Mase’s book “Revelations: There’s a Light After the Lime” was released in 2010. The S.A.N.E. (Saving a Nation Endangered) Church, which he created when he was in Atlanta in 2000, is named after him. El Elyon International Church has subsequently been renamed and he continues as pastor.

Mase Rich Fish Record

RichFish Records, an imprint of Columbia Records, is the label that Mase represents in the United States. He signed Fivio Foreign to RichFish in 2019 for a $1 million contract, according to reports.

Mase Personal Life

Mase and Twyla G Styles have been married since 2001. They are parents of the same child.

Feud With Diddy

During the first week of January 2020, Mase issued a scathing message on Instagram about his ex-mentor, Diddy.
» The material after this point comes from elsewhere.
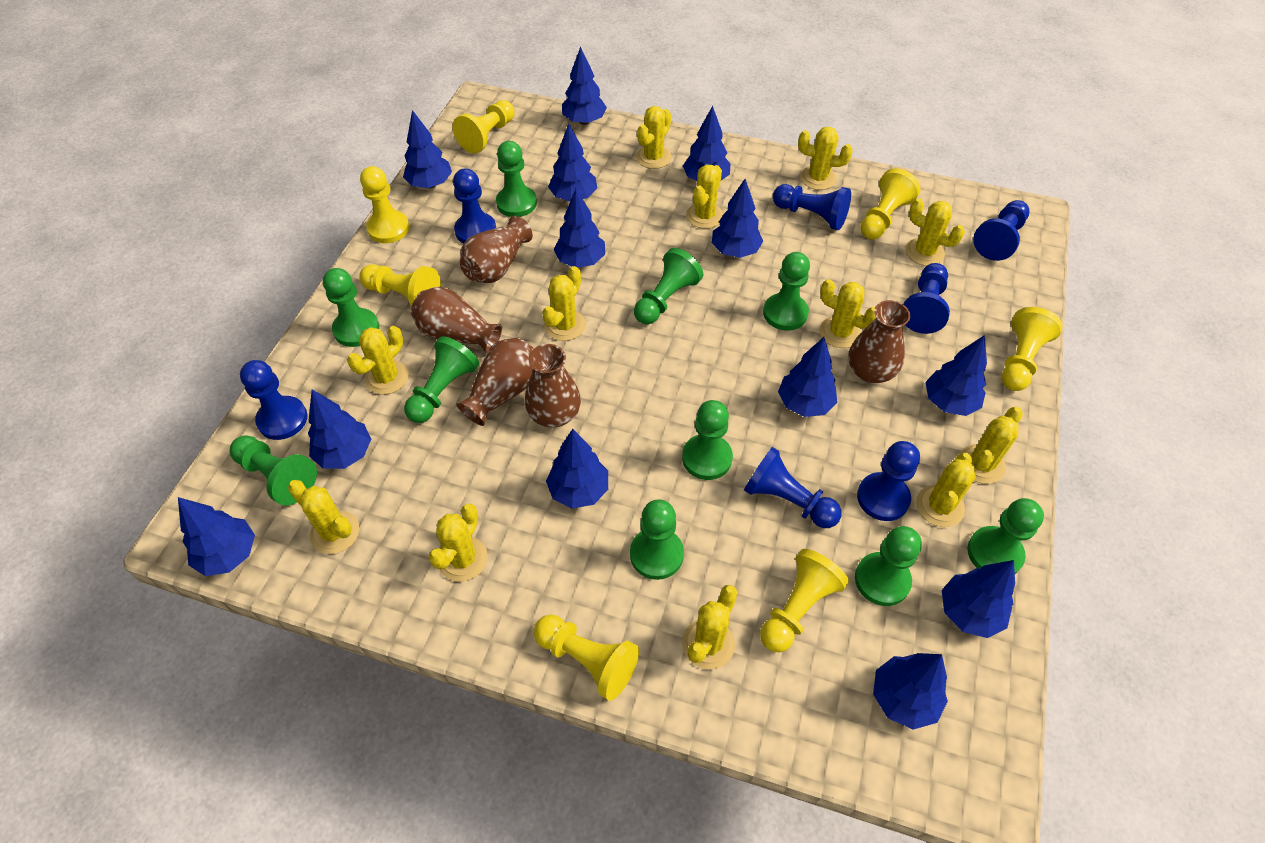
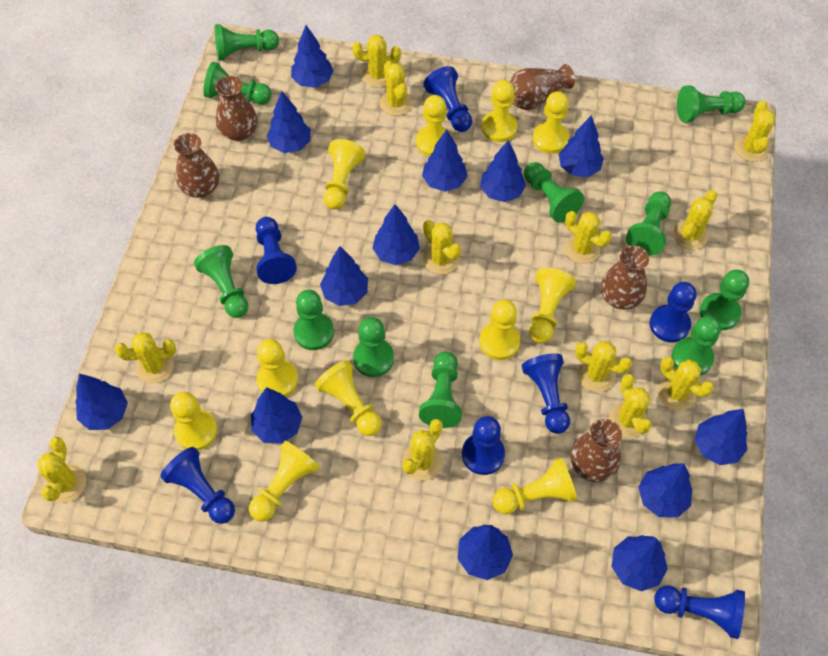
green pawn: [230,435,317,506] [323,268,379,347] [404,336,479,423] [496,141,537,217] [630,499,684,580] [634,248,703,324] [682,400,733,480] [763,252,810,331] [855,526,922,606] [967,498,1044,574] = 10 -> [194,245,249,318] [203,62,272,104] [215,24,279,61] [293,290,334,350] [353,317,394,377] [419,352,462,428] [524,162,584,223] [626,191,671,256] [672,316,721,376] [677,85,745,123] [700,270,749,330] = 11
yellow pawn: [359,264,441,306] [360,166,409,243] [453,100,515,154] [533,614,639,701] [760,549,849,653] [860,168,920,240] [1002,307,1063,391] = 7 -> [170,392,218,450] [249,441,320,522] [256,339,298,397] [315,360,382,436] [323,139,366,209] [416,95,452,157] [479,300,520,360] [481,80,518,142] [493,458,577,514] [529,268,576,343] [533,91,569,154] = 11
On the heels of a speech Diddy gave at a Grammy pre-party in which he called out the music industry for its history of exploiting young musicians of color and general lack of diversity, the vital message was delivered.

It was Mase who took issue with Diddy’s statement, stating that Diddy took advantage of him in the 1990s. Despite the fact that publishing rights are a highly profitable source of money for artists, Mase said that Diddy only paid him $20,000 for them. Furthermore, Mase stated that he just offered Diddy $2 million to buy back his publishing, but was told that he had to compete with another offer.